> **Document segment**
=== Section Start ===

On Friday 17th April, there was a memorial service for Oz, streamed from Oslo, and Andrew and his friends from Edinburgh shared in the moving and hugely emotional farewell via technology and across geographical distances.
At that same time, I received the news that my own Mum was deteriorating and we were to prepare for the worst - well-chosen words used by healthcare professionals everywhere. I was alone with a discarded lunch, looking through the windows across the garden towards Andrew, alone in the studio saying his own goodbyes.
Both of us, that afternoon, felt an overwhelming disconnect with everything around us. How could we be in such a beautiful place, with clear air, the sound of birdsong, trees blossoming, the sun promising warmer days and simultaneously finding ourselves in a vortex of uncertainty, grief, loss and loneliness.
Early in the morning of Saturday 18th April, my Mum died.
Grief at the precise moment of loss is a guttural, frightening thing and you are never prepared for it. I thought I would be prepared when my Mum eventually decided that she, like Pam, had had enough. With dementia, the essence of the person disappears long before the body, and during the time Mum spent in her care home, we saw life fading away leaving behind an increasingly frail body, still capable of a smile and a laugh, but gradually emptying away.

=== Section End ===

> **Actions to take**
1. Decide whether each statement below agrees with the passage on grief: (a) The memorial service for Oz was streamed from Oslo. (b) The narrator's Mum died on Friday 17th April. (c) The narrator says one is never prepared for grief at the moment of loss. For each, answer yes or no and quote the deciding words.
2. Update the stretch of the passage on grief from "At that same" through "my Mum died.", replacing "studio" with "workshop".

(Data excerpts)

=== Section Start ===

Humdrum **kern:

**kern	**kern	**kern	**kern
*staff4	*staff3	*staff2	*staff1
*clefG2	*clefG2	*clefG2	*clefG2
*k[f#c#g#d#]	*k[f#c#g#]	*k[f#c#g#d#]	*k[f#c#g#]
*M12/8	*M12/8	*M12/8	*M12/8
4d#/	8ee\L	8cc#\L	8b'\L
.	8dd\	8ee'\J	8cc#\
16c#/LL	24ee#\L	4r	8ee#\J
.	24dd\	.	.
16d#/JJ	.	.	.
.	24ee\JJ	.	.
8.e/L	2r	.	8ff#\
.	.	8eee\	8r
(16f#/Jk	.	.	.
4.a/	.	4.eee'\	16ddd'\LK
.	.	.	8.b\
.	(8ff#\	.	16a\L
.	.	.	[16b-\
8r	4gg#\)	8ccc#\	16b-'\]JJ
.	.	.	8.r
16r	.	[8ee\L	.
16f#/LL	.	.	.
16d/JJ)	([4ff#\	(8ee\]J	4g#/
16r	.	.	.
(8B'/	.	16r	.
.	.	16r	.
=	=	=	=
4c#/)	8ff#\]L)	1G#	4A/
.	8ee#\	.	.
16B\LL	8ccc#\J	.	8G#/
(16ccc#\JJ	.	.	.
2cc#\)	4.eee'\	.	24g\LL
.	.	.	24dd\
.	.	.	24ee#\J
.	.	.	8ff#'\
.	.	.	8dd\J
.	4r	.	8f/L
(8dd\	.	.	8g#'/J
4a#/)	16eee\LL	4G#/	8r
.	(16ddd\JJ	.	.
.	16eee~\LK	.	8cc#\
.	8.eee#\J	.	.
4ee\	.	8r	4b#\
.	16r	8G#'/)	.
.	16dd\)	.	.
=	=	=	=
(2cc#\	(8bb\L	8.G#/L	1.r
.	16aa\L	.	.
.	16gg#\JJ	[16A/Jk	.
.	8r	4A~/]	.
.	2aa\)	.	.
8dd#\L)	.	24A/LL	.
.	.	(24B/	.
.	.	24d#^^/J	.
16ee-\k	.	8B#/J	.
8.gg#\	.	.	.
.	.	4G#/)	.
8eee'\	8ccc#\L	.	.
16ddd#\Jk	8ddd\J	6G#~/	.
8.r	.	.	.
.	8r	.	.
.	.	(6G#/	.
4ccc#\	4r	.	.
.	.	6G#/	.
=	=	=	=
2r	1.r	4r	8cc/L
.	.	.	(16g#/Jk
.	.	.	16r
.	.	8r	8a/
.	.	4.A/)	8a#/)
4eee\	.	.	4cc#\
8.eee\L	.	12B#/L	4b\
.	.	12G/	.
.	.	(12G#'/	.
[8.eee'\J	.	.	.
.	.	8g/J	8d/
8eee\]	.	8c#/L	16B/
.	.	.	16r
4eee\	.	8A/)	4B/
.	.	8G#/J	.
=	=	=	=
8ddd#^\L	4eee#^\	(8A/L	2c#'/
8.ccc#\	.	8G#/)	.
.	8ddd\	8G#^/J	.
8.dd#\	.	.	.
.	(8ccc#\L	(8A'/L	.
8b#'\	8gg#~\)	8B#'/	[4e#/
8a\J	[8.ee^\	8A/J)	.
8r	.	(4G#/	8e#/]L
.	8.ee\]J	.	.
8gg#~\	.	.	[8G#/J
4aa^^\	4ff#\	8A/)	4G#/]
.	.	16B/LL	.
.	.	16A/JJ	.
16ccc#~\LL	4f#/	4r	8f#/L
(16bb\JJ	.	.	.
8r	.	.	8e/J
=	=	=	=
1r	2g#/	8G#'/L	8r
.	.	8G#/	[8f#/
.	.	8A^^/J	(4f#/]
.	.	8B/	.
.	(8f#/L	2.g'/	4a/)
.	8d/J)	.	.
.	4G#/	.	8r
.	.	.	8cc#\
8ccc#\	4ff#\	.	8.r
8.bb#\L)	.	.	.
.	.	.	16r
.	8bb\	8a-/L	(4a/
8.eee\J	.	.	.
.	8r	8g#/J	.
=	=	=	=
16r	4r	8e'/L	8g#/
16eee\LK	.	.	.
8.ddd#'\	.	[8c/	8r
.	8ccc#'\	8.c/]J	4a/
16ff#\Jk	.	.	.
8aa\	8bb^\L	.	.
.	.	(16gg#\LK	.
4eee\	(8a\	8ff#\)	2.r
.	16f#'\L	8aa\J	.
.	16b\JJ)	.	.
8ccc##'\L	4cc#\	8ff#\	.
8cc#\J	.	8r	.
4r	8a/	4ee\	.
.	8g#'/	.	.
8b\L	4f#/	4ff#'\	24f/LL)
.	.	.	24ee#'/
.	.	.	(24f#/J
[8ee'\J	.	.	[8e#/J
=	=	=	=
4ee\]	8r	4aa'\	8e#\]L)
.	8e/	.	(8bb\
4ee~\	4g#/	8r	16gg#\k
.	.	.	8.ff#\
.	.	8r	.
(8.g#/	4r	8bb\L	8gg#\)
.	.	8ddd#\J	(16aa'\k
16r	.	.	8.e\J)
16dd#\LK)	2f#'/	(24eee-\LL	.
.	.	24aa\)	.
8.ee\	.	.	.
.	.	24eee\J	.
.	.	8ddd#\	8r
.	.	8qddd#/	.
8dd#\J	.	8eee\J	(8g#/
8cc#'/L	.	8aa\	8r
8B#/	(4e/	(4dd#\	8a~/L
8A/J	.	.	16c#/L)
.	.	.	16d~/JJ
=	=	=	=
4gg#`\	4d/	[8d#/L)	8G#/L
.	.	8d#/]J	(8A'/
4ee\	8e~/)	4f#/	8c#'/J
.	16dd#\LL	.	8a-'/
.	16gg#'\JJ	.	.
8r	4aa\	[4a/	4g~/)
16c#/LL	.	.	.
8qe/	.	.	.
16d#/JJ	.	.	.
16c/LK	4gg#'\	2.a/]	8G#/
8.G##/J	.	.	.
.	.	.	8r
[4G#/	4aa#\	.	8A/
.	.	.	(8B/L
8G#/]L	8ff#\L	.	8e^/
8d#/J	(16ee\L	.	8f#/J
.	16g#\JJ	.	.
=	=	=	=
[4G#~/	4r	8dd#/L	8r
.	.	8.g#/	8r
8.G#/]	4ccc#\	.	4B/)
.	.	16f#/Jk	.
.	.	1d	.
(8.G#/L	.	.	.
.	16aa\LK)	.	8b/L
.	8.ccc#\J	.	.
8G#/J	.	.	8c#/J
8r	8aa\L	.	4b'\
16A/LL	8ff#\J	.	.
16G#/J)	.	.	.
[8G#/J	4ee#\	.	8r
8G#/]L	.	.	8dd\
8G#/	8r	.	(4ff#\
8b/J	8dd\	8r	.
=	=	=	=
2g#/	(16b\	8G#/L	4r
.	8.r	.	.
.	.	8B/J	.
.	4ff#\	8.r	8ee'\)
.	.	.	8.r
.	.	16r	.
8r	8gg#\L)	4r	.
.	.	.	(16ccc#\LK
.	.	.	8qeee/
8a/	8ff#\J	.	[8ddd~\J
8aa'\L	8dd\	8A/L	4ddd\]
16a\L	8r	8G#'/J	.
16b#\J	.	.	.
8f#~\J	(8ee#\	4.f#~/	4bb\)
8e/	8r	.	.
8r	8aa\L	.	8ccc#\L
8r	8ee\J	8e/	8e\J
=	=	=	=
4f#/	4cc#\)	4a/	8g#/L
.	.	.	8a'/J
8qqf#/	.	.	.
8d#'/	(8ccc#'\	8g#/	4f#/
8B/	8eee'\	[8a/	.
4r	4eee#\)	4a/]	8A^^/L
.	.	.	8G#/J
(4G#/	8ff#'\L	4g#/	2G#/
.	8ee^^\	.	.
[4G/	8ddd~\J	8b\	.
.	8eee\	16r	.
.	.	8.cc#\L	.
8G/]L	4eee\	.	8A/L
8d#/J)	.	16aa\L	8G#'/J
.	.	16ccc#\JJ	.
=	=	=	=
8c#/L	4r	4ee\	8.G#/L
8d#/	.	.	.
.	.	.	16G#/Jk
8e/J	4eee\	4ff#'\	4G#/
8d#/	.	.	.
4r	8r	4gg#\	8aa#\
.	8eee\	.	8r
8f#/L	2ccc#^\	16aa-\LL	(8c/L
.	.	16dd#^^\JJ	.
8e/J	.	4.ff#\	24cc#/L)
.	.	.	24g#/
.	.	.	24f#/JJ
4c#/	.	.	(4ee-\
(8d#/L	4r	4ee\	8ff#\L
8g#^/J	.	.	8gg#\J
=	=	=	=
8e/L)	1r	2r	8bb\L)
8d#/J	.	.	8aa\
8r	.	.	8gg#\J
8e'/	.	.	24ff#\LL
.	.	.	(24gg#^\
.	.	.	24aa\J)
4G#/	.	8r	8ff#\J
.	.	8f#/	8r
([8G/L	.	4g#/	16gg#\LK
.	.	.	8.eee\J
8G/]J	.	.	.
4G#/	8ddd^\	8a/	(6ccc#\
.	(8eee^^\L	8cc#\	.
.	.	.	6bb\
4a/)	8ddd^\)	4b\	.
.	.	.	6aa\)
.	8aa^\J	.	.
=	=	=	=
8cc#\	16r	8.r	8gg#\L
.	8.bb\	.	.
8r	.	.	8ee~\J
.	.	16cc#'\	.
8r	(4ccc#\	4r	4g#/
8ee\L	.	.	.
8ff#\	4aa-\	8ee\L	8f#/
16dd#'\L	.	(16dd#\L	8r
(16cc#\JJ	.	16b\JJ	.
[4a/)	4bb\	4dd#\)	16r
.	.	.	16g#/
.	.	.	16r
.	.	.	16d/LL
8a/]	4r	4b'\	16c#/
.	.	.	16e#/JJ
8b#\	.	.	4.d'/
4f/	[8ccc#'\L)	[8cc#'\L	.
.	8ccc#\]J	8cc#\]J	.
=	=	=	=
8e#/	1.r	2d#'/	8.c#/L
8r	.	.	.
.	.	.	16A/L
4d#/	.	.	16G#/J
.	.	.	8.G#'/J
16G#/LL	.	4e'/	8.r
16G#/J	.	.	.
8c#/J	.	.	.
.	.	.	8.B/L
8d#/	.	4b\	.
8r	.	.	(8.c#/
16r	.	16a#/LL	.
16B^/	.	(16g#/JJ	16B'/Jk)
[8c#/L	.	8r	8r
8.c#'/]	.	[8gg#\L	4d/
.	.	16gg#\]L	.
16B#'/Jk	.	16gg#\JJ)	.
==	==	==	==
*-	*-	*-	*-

=== Section End ===

> **Your written answers**
1.
(a) Yes: "streamed from Oslo"
(b) No: "Early in the morning of Saturday 18th April, my Mum died."
(c) Yes: "you are never prepared for it"

2.
At that same time, I received the news that my own Mum was deteriorating and we were to prepare for the worst - well-chosen words used by healthcare professionals everywhere. I was alone with a discarded lunch, looking through the windows across the garden towards Andrew, alone in the workshop saying his own goodbyes.
Both of us, that afternoon, felt an overwhelming disconnect with everything around us. How could we be in such a beautiful place, with clear air, the sound of birdsong, trees blossoming, the sun promising warmer days and simultaneously finding ourselves in a vortex of uncertainty, grief, loss and loneliness.
Early in the morning of Saturday 18th April, my Mum died.